**THE PROBLEM**
Return the lines below exactly, from the first line to the line that contains "استفاده می شوند.". Leave out pictures.
(EXTRACTED DATA begins)
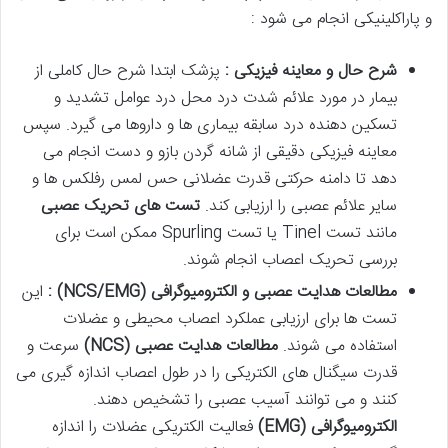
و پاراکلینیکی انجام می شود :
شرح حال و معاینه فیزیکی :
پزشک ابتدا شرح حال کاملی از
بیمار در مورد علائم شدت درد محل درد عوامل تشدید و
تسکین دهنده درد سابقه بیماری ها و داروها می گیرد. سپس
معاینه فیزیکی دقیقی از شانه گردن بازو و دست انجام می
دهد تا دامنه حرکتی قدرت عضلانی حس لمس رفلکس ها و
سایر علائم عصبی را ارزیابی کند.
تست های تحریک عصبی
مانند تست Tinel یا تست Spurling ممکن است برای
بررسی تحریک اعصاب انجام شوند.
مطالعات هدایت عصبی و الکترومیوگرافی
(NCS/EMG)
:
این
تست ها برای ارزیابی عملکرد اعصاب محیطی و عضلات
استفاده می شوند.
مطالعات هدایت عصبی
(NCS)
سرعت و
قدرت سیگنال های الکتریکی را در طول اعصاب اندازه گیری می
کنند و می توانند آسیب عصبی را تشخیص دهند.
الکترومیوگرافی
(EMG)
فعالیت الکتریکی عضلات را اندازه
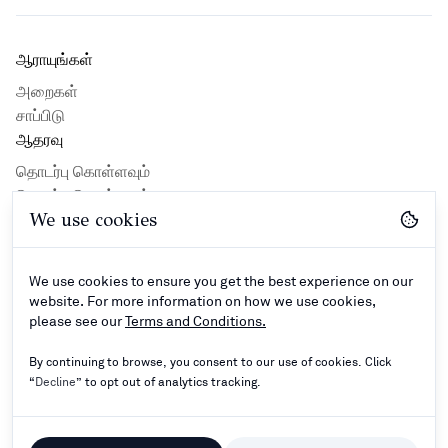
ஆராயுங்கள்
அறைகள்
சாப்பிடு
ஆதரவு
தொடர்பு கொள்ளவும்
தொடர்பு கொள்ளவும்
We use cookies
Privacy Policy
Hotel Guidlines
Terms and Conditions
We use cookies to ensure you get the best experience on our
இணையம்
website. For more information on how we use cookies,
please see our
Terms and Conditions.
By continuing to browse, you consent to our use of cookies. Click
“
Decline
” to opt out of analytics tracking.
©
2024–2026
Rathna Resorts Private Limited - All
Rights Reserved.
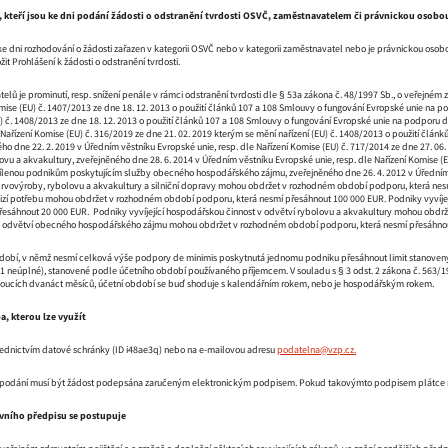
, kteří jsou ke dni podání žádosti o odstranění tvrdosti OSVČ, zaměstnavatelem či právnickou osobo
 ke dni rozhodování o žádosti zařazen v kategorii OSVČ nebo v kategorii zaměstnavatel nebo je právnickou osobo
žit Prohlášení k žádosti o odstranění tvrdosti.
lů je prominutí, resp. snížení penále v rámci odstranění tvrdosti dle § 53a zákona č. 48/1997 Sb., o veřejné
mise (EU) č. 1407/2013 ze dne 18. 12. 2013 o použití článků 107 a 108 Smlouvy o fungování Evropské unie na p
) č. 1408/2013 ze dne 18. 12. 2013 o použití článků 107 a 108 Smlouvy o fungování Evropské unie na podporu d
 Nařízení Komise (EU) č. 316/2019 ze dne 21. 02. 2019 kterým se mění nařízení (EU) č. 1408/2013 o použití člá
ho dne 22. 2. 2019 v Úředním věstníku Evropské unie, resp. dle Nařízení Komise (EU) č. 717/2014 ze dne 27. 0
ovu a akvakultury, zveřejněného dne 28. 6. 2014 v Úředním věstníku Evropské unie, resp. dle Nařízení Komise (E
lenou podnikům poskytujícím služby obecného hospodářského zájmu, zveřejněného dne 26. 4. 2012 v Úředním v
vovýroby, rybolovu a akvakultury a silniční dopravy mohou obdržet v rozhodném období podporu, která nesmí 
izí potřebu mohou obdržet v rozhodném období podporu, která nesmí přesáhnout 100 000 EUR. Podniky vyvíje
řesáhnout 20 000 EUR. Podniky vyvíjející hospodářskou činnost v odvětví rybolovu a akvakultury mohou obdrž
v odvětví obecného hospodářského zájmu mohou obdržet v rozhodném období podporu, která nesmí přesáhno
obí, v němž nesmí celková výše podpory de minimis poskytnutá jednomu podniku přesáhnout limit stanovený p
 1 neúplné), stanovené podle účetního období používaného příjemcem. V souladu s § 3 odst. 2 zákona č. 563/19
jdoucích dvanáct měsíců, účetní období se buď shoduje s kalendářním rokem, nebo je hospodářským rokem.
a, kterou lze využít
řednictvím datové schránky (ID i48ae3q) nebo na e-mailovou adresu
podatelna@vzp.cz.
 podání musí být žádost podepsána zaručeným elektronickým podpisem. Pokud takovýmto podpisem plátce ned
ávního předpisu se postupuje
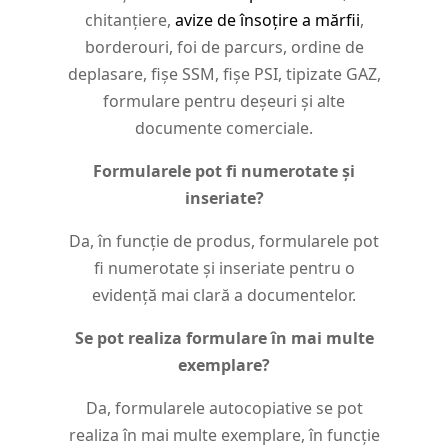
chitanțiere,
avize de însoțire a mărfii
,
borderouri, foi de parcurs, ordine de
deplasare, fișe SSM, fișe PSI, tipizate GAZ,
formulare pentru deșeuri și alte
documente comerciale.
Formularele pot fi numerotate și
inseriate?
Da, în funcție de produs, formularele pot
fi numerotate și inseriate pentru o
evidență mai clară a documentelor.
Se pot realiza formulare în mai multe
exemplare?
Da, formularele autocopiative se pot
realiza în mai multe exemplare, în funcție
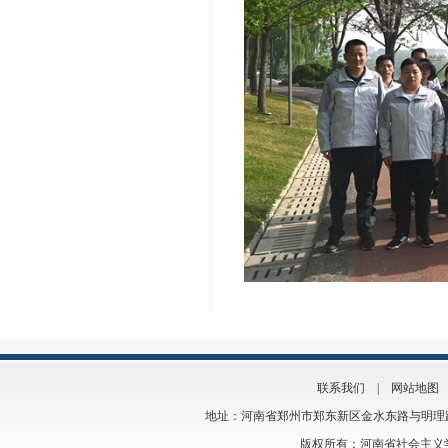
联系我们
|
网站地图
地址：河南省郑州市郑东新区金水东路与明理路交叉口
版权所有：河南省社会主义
(EXTRACTED DATA ends)
**RESULT OF THE EXERCISE**
و پاراکلینیکی انجام می شود :
شرح حال و معاینه فیزیکی :
پزشک ابتدا شرح حال کاملی از
بیمار در مورد علائم شدت درد محل درد عوامل تشدید و
تسکین دهنده درد سابقه بیماری ها و داروها می گیرد. سپس
معاینه فیزیکی دقیقی از شانه گردن بازو و دست انجام می
دهد تا دامنه حرکتی قدرت عضلانی حس لمس رفلکس ها و
سایر علائم عصبی را ارزیابی کند.
تست های تحریک عصبی
مانند تست Tinel یا تست Spurling ممکن است برای
بررسی تحریک اعصاب انجام شوند.
مطالعات هدایت عصبی و الکترومیوگرافی
(NCS/EMG)
:
این
تست ها برای ارزیابی عملکرد اعصاب محیطی و عضلات
استفاده می شوند.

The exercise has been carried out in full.